>>>>

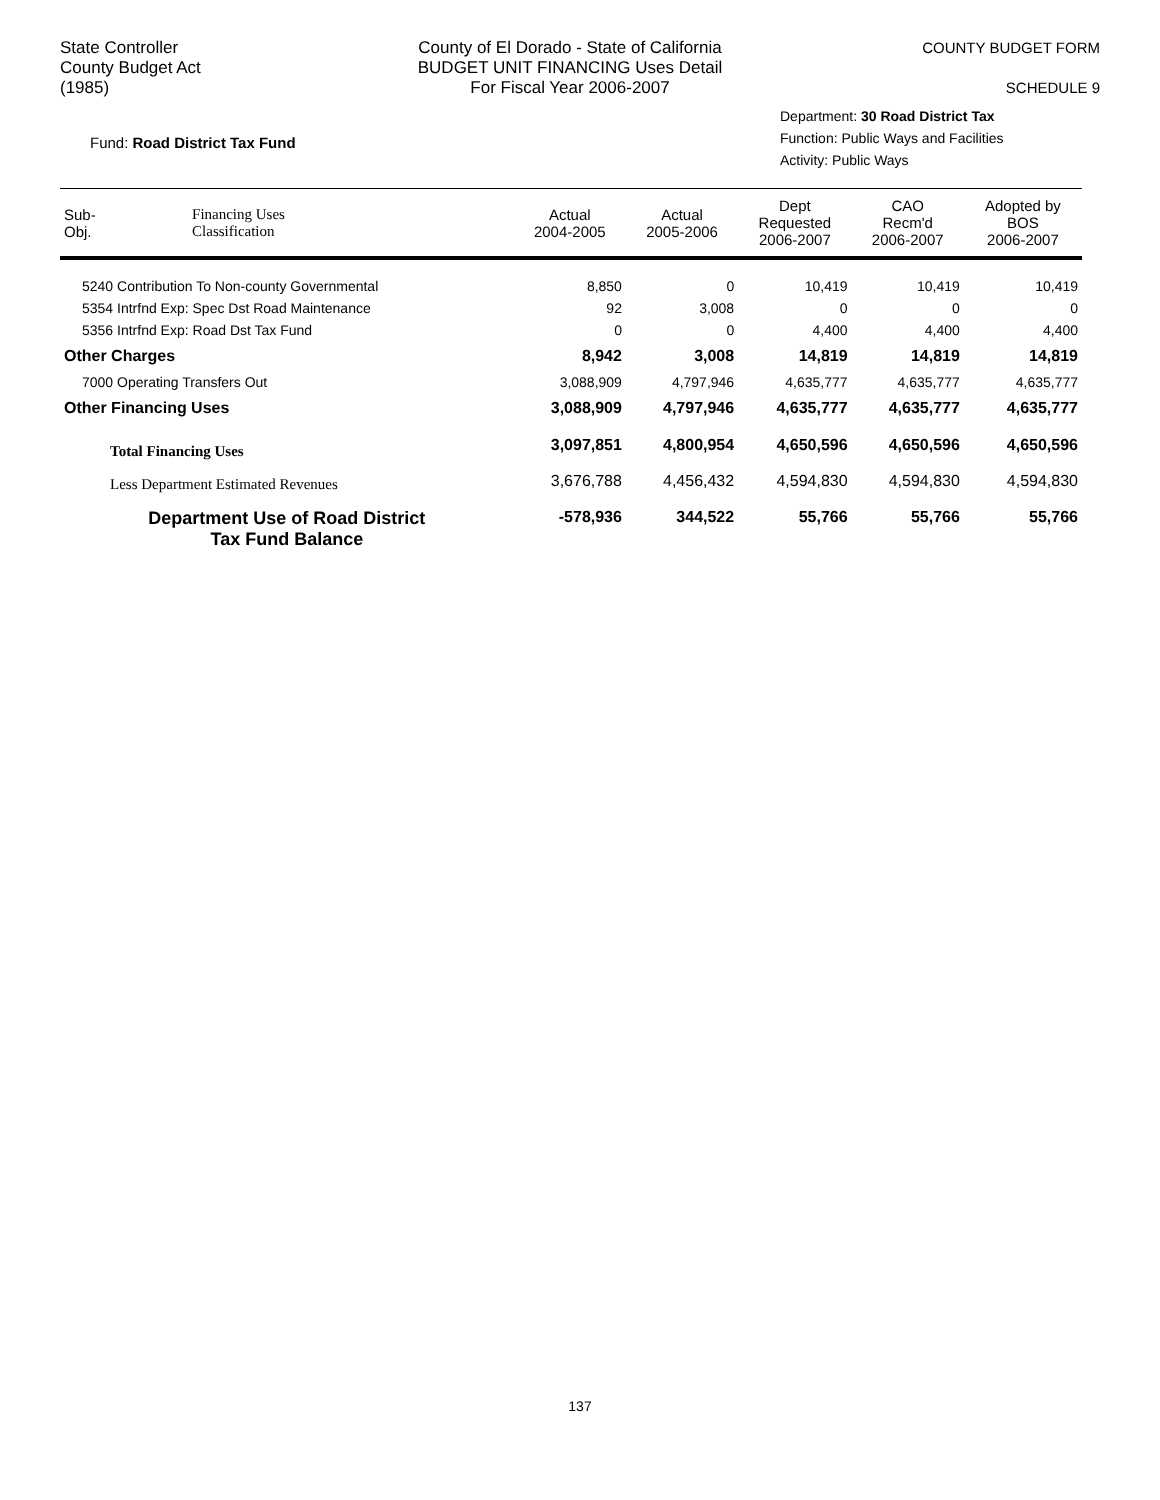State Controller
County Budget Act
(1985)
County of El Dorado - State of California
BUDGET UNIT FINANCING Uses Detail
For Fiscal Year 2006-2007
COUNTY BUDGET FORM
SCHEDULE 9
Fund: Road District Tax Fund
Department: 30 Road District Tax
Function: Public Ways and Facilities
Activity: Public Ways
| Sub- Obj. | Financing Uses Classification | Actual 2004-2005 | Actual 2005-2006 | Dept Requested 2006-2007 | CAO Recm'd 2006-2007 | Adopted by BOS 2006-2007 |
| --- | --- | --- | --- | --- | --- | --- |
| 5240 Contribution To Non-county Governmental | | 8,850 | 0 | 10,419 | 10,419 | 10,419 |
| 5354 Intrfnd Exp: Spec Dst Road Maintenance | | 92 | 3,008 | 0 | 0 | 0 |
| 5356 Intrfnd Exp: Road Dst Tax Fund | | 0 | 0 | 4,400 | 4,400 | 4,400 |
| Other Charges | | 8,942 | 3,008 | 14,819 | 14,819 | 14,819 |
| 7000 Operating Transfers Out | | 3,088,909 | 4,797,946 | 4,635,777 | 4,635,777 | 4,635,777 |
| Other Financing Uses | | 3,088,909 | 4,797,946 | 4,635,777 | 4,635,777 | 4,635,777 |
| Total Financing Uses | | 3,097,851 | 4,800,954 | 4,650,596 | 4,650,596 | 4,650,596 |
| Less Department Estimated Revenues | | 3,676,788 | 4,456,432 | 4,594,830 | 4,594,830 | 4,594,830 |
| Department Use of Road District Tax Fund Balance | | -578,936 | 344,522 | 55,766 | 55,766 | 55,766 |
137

<<<<
>>>>

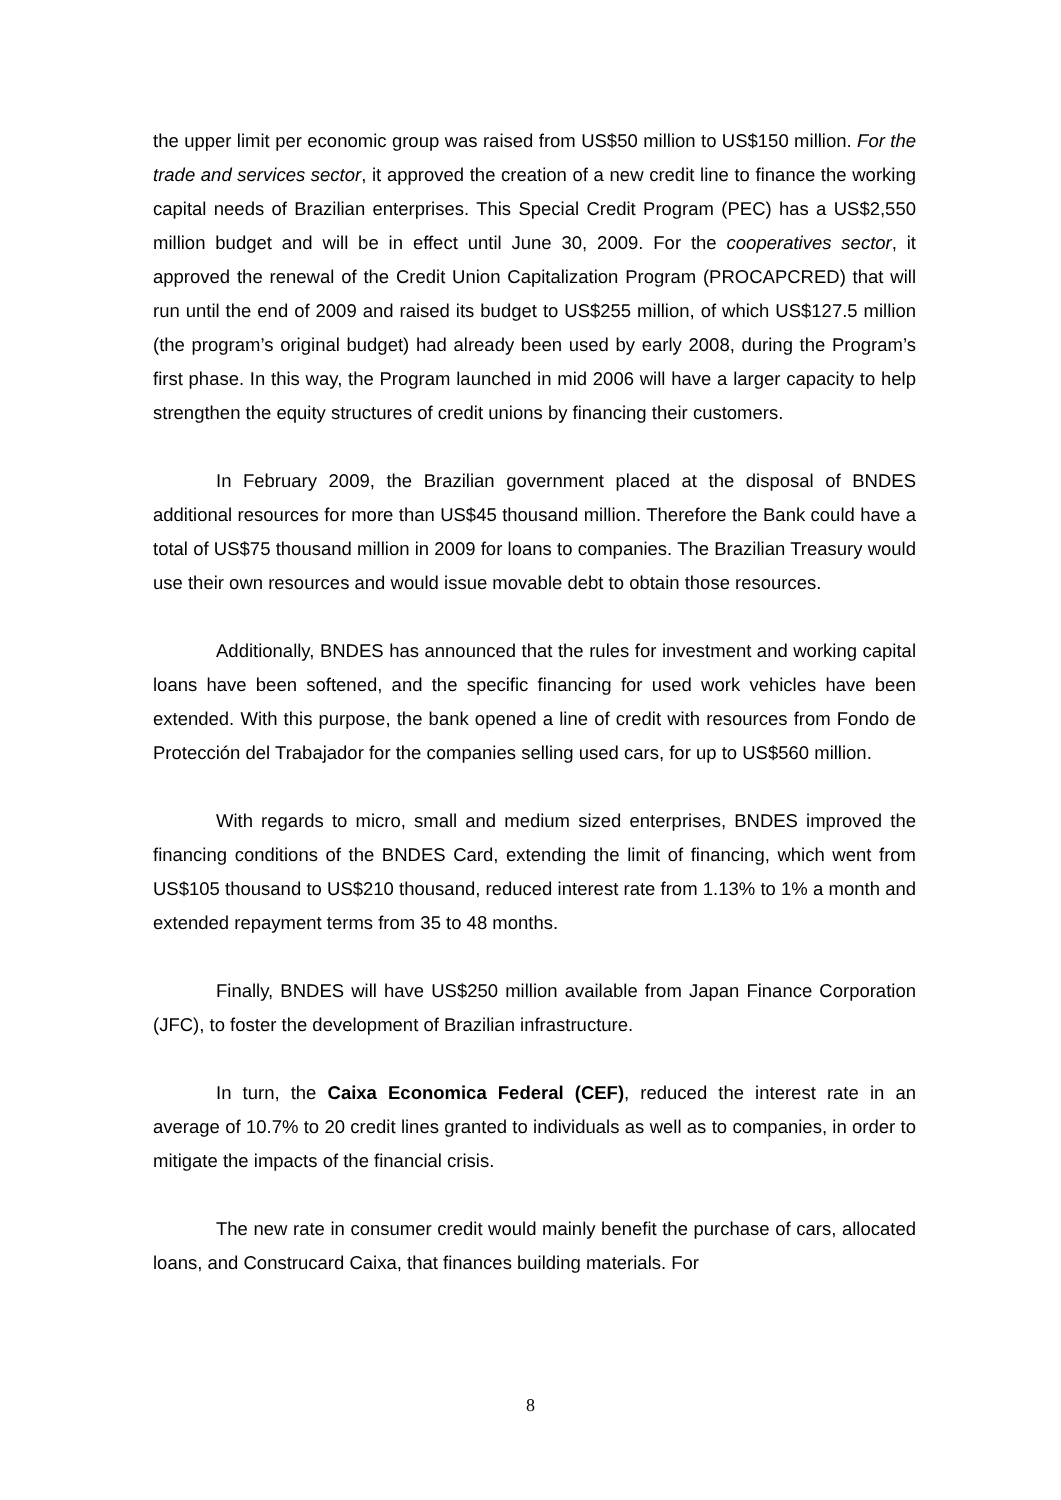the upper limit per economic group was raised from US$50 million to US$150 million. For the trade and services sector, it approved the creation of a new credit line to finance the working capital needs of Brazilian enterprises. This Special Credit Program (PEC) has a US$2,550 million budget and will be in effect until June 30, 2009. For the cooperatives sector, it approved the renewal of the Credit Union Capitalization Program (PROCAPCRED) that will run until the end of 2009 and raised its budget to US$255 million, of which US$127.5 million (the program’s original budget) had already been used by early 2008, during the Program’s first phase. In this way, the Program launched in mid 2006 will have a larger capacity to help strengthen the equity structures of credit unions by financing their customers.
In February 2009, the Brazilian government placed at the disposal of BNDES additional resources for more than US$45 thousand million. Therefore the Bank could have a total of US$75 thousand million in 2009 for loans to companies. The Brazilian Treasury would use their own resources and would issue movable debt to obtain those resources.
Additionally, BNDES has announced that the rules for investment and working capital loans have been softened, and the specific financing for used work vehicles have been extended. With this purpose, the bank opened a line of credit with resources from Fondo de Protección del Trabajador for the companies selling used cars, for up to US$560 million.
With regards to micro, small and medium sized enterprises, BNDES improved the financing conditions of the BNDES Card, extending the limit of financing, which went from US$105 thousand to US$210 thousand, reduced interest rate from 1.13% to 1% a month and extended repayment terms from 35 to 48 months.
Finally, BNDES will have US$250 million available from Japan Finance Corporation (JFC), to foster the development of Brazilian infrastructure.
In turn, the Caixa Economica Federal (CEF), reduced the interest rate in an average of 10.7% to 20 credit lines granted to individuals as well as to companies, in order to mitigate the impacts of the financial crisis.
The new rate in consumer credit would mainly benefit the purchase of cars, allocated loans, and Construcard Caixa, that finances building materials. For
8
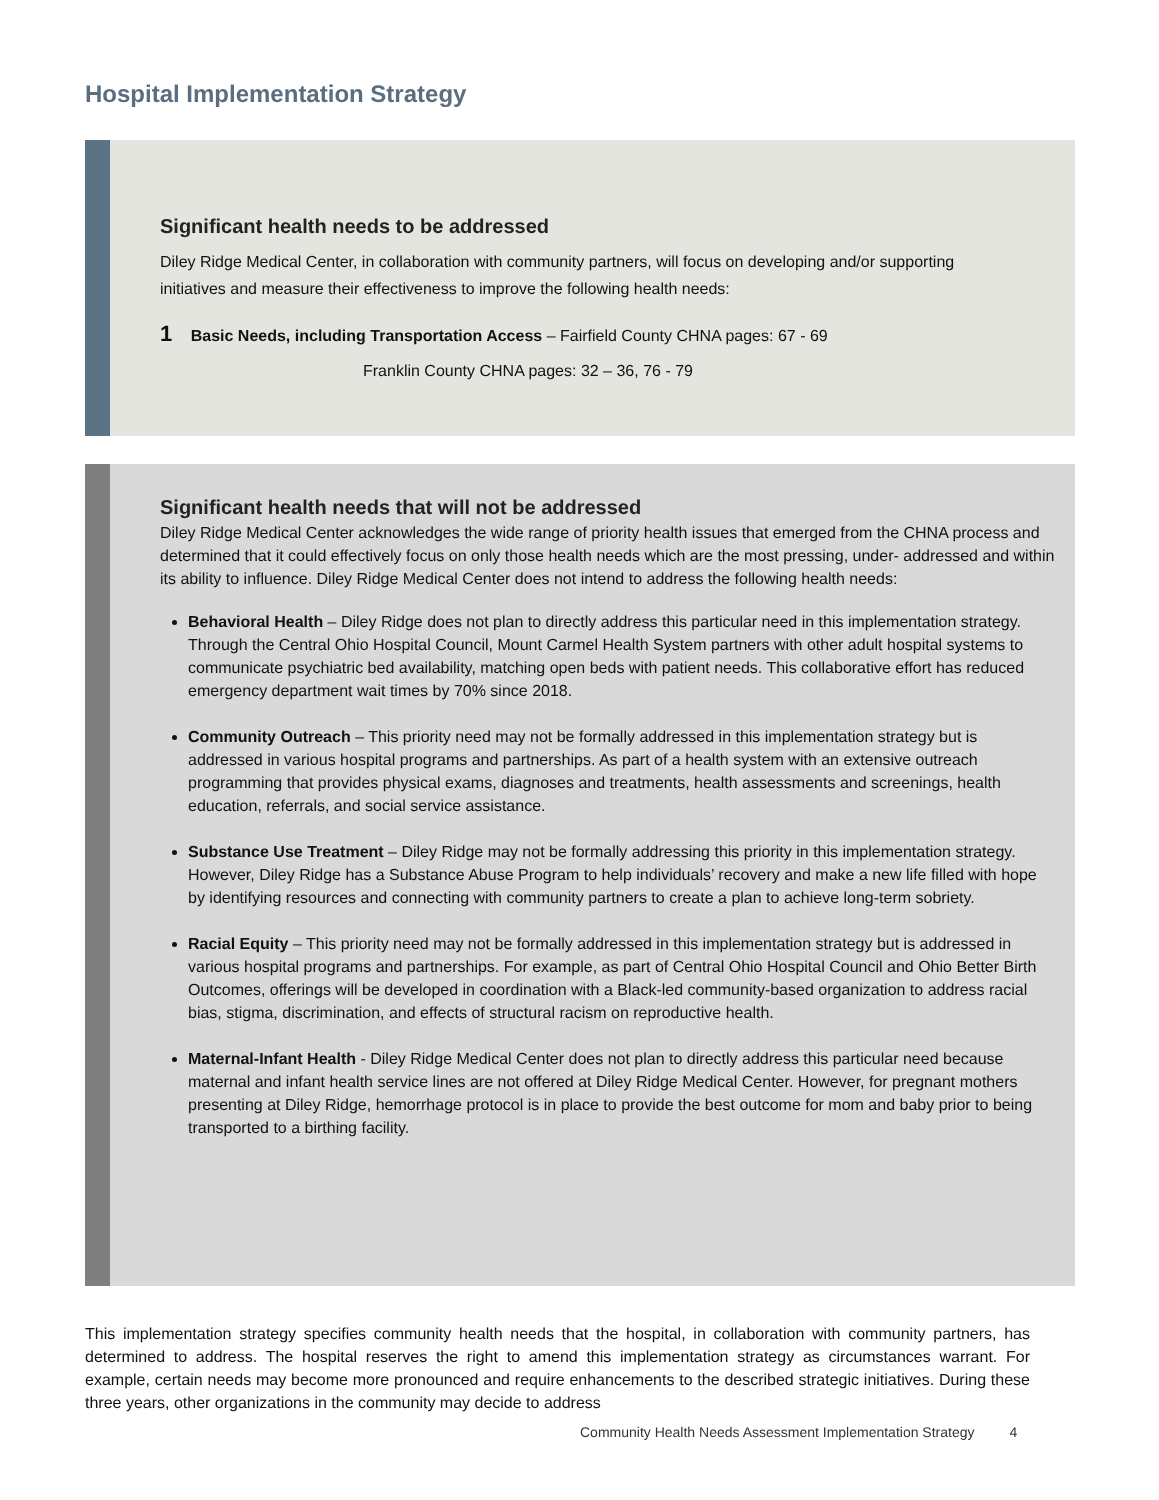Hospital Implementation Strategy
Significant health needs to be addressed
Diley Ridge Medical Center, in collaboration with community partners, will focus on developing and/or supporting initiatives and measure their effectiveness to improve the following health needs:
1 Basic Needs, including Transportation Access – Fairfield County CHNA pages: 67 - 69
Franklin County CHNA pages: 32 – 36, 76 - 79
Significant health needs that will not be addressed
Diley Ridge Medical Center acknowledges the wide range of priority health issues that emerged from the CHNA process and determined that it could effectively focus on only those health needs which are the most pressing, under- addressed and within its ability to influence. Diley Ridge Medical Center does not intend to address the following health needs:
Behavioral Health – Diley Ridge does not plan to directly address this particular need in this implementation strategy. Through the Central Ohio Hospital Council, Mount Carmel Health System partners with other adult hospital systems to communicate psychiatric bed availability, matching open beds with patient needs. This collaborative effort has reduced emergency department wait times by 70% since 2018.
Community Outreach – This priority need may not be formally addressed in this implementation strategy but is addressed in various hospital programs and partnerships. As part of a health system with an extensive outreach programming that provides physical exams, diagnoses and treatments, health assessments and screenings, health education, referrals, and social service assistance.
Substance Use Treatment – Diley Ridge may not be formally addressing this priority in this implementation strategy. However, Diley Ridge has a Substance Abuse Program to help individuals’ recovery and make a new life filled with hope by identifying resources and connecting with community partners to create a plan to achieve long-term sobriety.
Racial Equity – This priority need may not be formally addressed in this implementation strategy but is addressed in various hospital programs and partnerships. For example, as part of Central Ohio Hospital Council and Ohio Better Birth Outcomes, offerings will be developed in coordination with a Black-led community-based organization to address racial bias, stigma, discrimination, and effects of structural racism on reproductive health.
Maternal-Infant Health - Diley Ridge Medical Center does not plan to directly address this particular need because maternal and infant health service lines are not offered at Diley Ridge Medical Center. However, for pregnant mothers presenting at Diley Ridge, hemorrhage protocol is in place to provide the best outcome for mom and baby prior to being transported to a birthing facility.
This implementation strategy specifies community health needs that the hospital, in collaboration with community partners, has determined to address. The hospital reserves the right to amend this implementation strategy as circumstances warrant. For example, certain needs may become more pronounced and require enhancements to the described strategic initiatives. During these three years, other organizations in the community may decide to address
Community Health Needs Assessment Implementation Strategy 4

<<<<

ACTION ITEM: In the listing above, locate the line containing "Additionally, BNDES has" and the line containing "In turn, the". Transcribe those two lines and everything between them, exactly as written.

RESULT FOR THIS EXERCISE:
Additionally, BNDES has announced that the rules for investment and working capital loans have been softened, and the specific financing for used work vehicles have been extended. With this purpose, the bank opened a line of credit with resources from Fondo de Protección del Trabajador for the companies selling used cars, for up to US$560 million.
With regards to micro, small and medium sized enterprises, BNDES improved the financing conditions of the BNDES Card, extending the limit of financing, which went from US$105 thousand to US$210 thousand, reduced interest rate from 1.13% to 1% a month and extended repayment terms from 35 to 48 months.
Finally, BNDES will have US$250 million available from Japan Finance Corporation (JFC), to foster the development of Brazilian infrastructure.
In turn, the Caixa Economica Federal (CEF), reduced the interest rate in an average of 10.7% to 20 credit lines granted to individuals as well as to companies, in order to mitigate the impacts of the financial crisis.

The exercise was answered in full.